C'est un comportement qui apparaît généralement avec la puberté et qui n'est pas toujours pris au sérieux par les propriétaires qui interprètent au départ cette tendance comme un jeu.

D'autres causes de déclenchement peuvent aussi être mises en évidence; ce sont alors des expériences environnementales, psychologiques ou physiologiques :

- surstimulation : sons particuliers, expériences avec dépassement du seuil de tolérance

- situation stressante : défaut d'interactions sociales, d'activité, changements environnementaux.

Les chiens hyperactifs, excitables semblent être prédisposés à développer ces troubles.

Une autre hypothèse a été évoquée concernant l'origine de cette stéréotypie chez le Bull terrier. Le Bull terrier est la seule race atteinte de l'acrodermatite létale. Il s'agit d'une déficience héréditaire en zinc (caractère récessif). Une déficience en zinc durant la période prénatale et la période néo-natale du développement entraîne aussi des troubles du comportement (comportements d'agression, de fixation d'objet). Peut-on y voir ici un lien? La question est actuellement simplement posée.

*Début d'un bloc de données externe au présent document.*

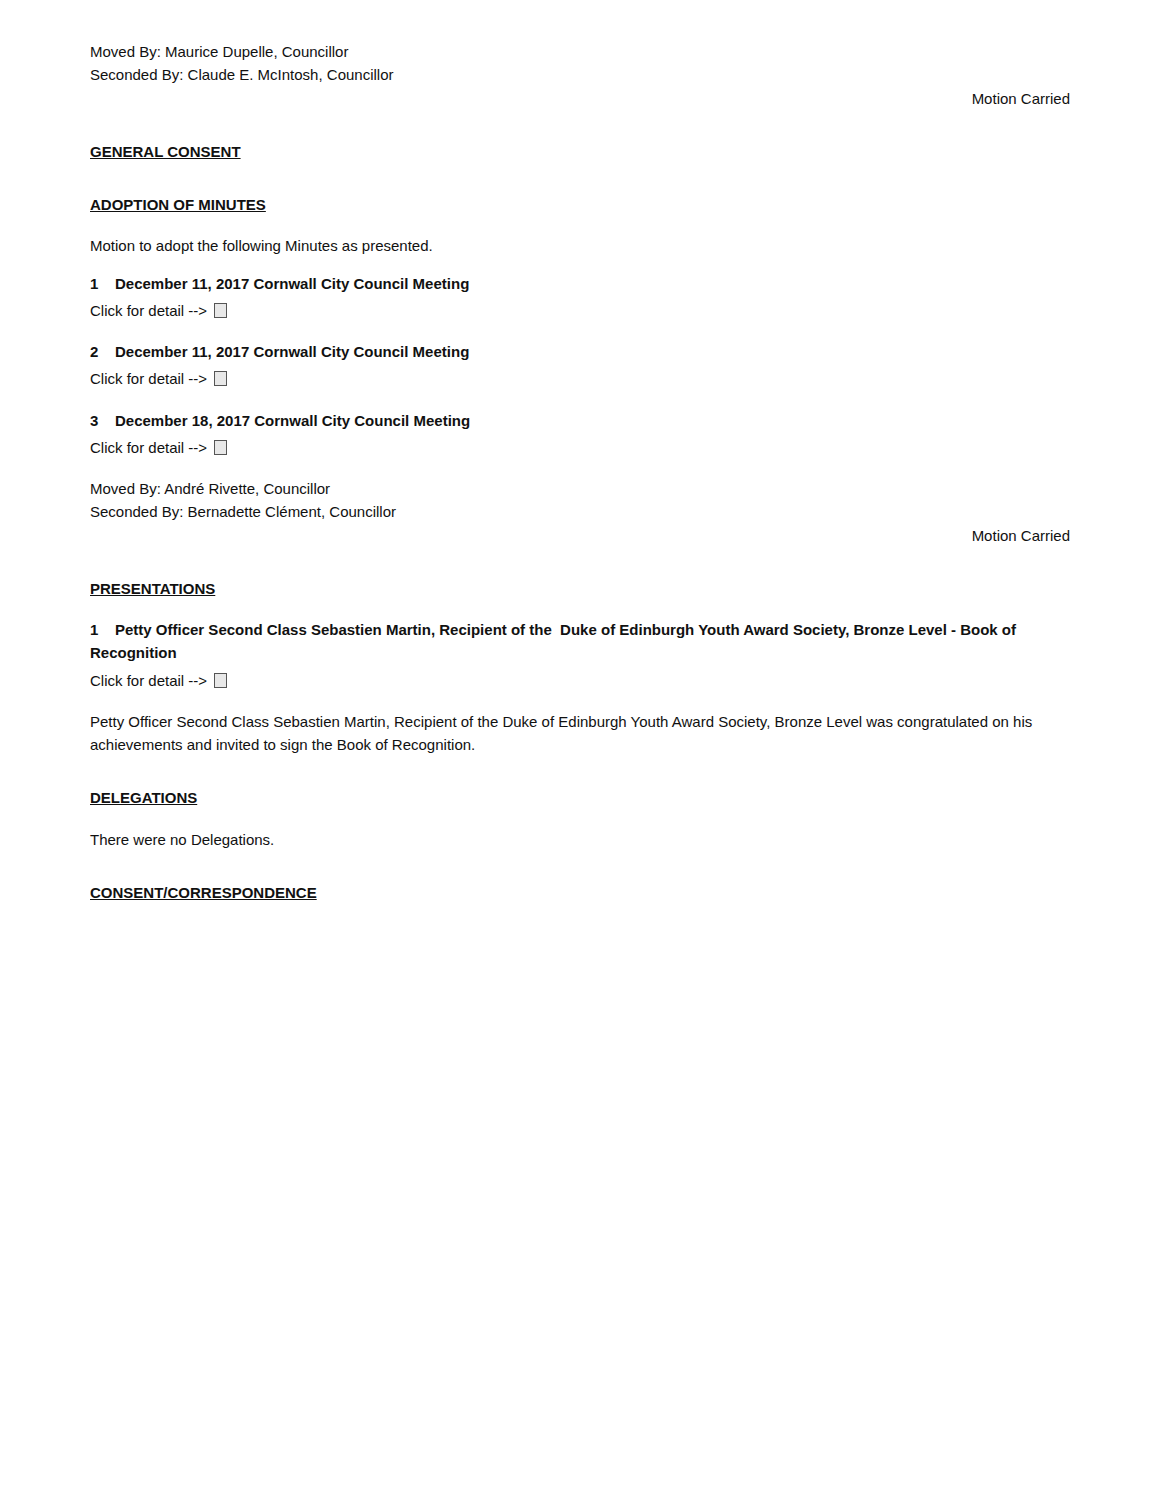Moved By: Maurice Dupelle, Councillor
Seconded By: Claude E. McIntosh, Councillor
Motion Carried
GENERAL CONSENT
ADOPTION OF MINUTES
Motion to adopt the following Minutes as presented.
1 December 11, 2017 Cornwall City Council Meeting
Click for detail -->
2 December 11, 2017 Cornwall City Council Meeting
Click for detail -->
3 December 18, 2017 Cornwall City Council Meeting
Click for detail -->
Moved By: André Rivette, Councillor
Seconded By: Bernadette Clément, Councillor
Motion Carried
PRESENTATIONS
1 Petty Officer Second Class Sebastien Martin, Recipient of the Duke of Edinburgh Youth Award Society, Bronze Level - Book of Recognition
Click for detail -->
Petty Officer Second Class Sebastien Martin, Recipient of the Duke of Edinburgh Youth Award Society, Bronze Level was congratulated on his achievements and invited to sign the Book of Recognition.
DELEGATIONS
There were no Delegations.
CONSENT/CORRESPONDENCE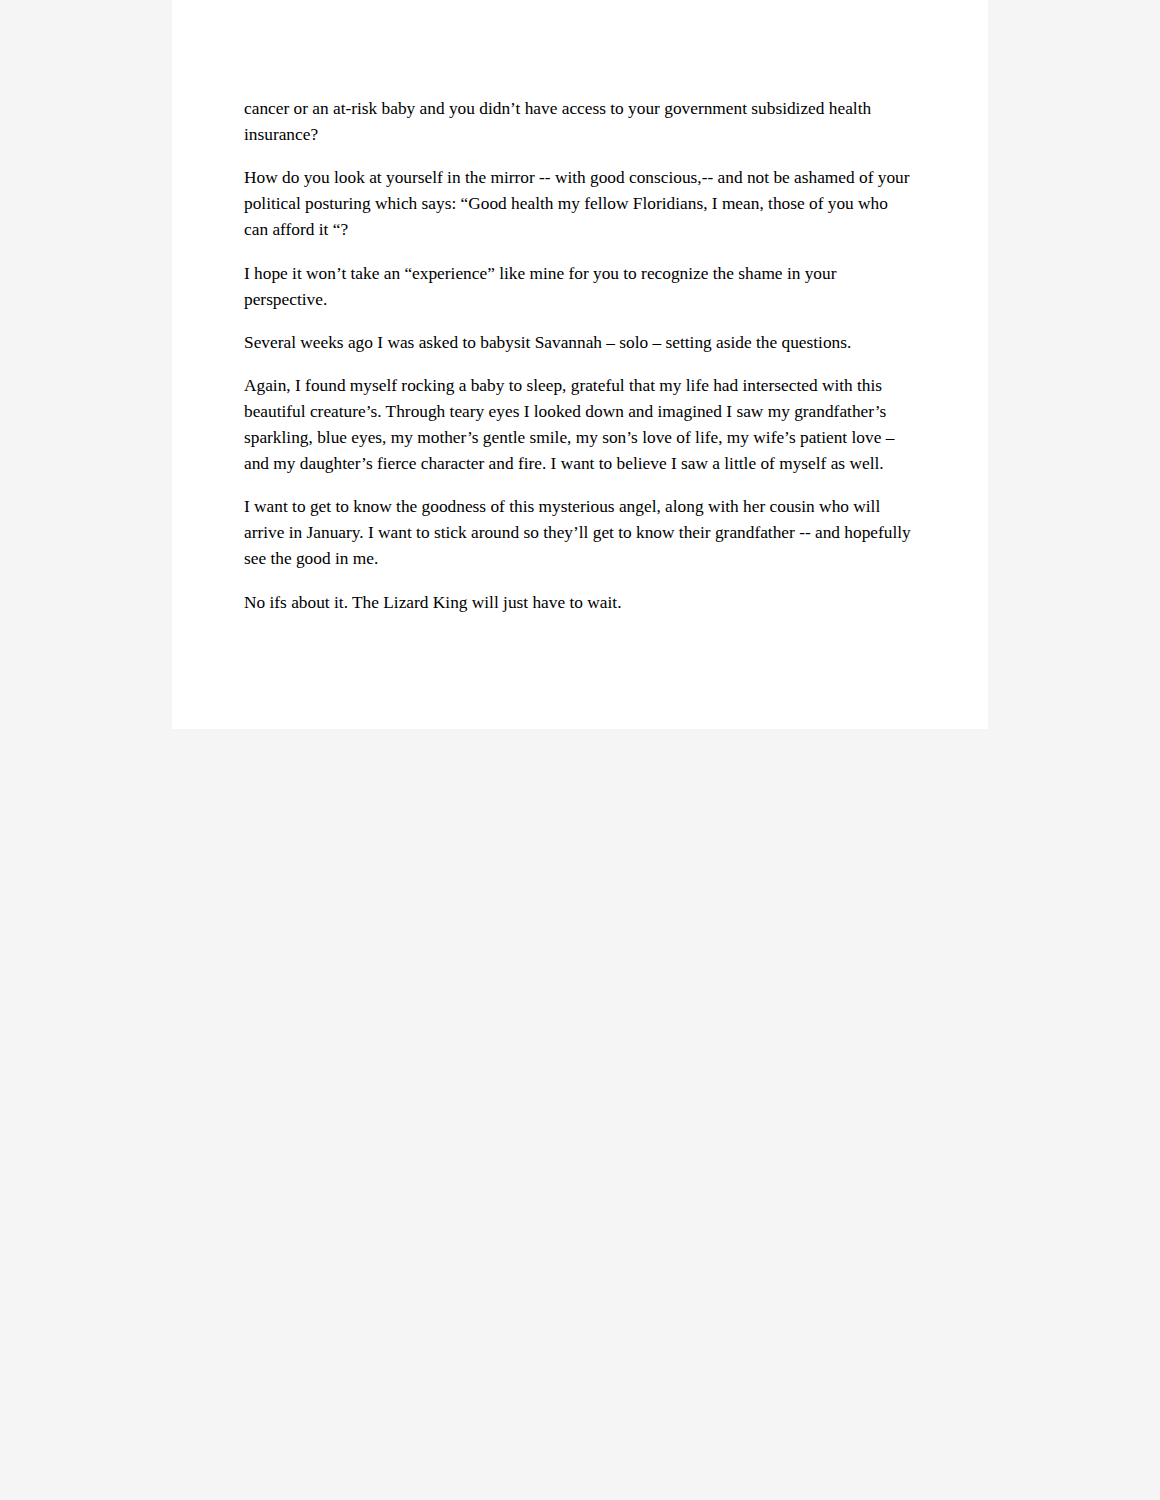cancer or an at-risk baby and you didn’t have access to your government subsidized health insurance?
How do you look at yourself in the mirror -- with good conscious,-- and not be ashamed of your political posturing which says: “Good health my fellow Floridians, I mean, those of you who can afford it “?
I hope it won’t take an “experience” like mine for you to recognize the shame in your perspective.
Several weeks ago I was asked to babysit Savannah – solo – setting aside the questions.
Again, I found myself rocking a baby to sleep, grateful that my life had intersected with this beautiful creature’s. Through teary eyes I looked down and imagined I saw my grandfather’s sparkling, blue eyes, my mother’s gentle smile, my son’s love of life, my wife’s patient love – and my daughter’s fierce character and fire. I want to believe I saw a little of myself as well.
I want to get to know the goodness of this mysterious angel, along with her cousin who will arrive in January. I want to stick around so they’ll get to know their grandfather -- and hopefully see the good in me.
No ifs about it. The Lizard King will just have to wait.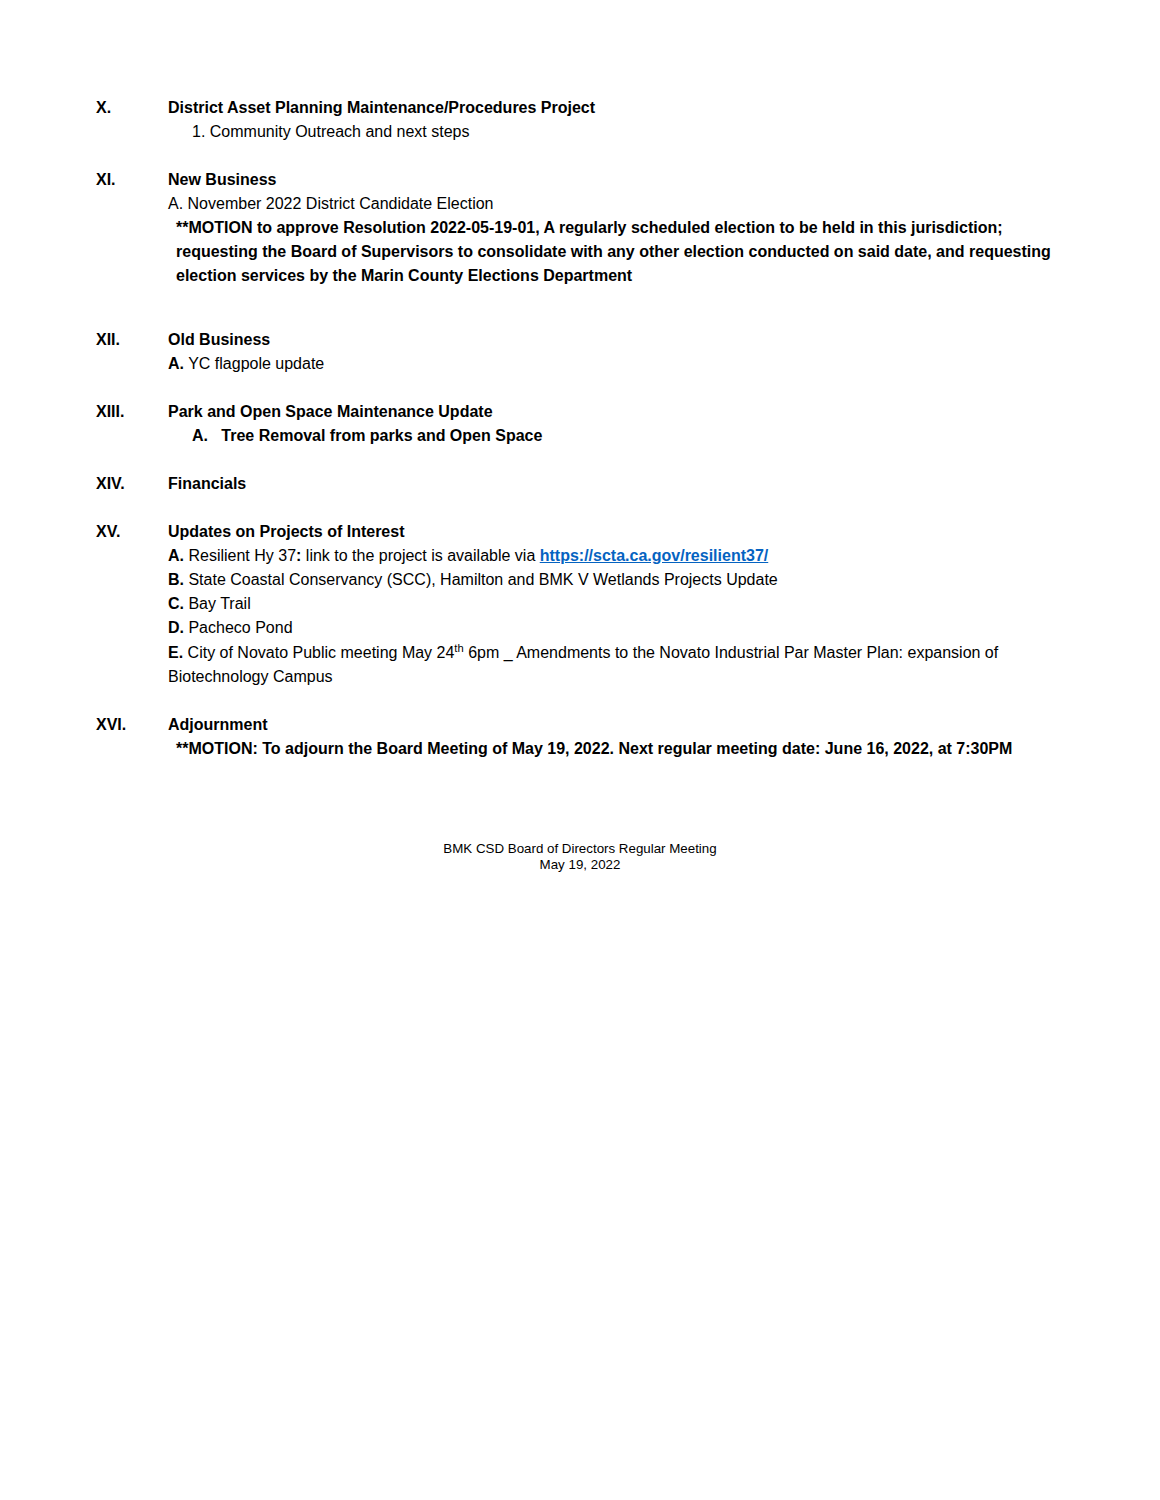X.
District Asset Planning Maintenance/Procedures Project
1. Community Outreach and next steps
XI.
New Business
A. November 2022 District Candidate Election
**MOTION to approve Resolution 2022-05-19-01, A regularly scheduled election to be held in this jurisdiction; requesting the Board of Supervisors to consolidate with any other election conducted on said date, and requesting election services by the Marin County Elections Department
XII.
Old Business
A. YC flagpole update
XIII.
Park and Open Space Maintenance Update
A. Tree Removal from parks and Open Space
XIV.
Financials
XV.
Updates on Projects of Interest
A. Resilient Hy 37: link to the project is available via https://scta.ca.gov/resilient37/
B. State Coastal Conservancy (SCC), Hamilton and BMK V Wetlands Projects Update
C. Bay Trail
D. Pacheco Pond
E. City of Novato Public meeting May 24th 6pm _ Amendments to the Novato Industrial Par Master Plan: expansion of Biotechnology Campus
XVI.
Adjournment
**MOTION: To adjourn the Board Meeting of May 19, 2022. Next regular meeting date: June 16, 2022, at 7:30PM
BMK CSD Board of Directors Regular Meeting
May 19, 2022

5. Traitement des Troubles Obsessionnels Compulsifs

(Weiss, 2002)

La gestion des troubles compulsifs passe par des modifications comportementales et par l'emploi de substances pharmacologiques.

5.1 Thérapie comportementale

Dans un premier temps, il est conseillé aux propriétaires de supprimer toute interaction avec le chien pendant un laps de temps de 1 à 2 semaines et de n'interagir avec lui que pour le sortir et lui donner à manger.

Dans un deuxième temps, on réintroduira des relations avec le chien dans un cadre très strict, sur le modèle "commande-réponse-récompense". Toute tentative pour stopper le comportement répétitif comme les punitions ou les méthodes de contention qui ne peuvent qu'augmenter le stress de l'animal, seront abolies.

Il est fortement conseillé d'utiliser le contre-conditionnement : au moment précis où l'animal va effectuer son comportement compulsif, il est recommandé de le distraire et de lui donner un ordre incompatible avec le comportement compulsif (couché par exemple), et de récompenser le nouveau comportement.

5.2 Thérapie médicamenteuse

L'utilisation de substances pharmacologiques à cet effet n'a pas encore été beaucoup portée à l'étude. Les molécules les plus employées sont certainement les inhibiteurs du recaptage de la sérotonine, spécifiques ou non. La clomipramine, la fluoxétine, l'imipramine, la sertraline ont toutes démontrées leur action bénéfique. Luescher (cité par Weiss, 2002) recommande vivement un sevrage avant l'arrêt complet de la délivrance du psychotrope afin d'éviter un effet rebond qui pourrait faire réapparaître les symptômes d'une manière exacerbée.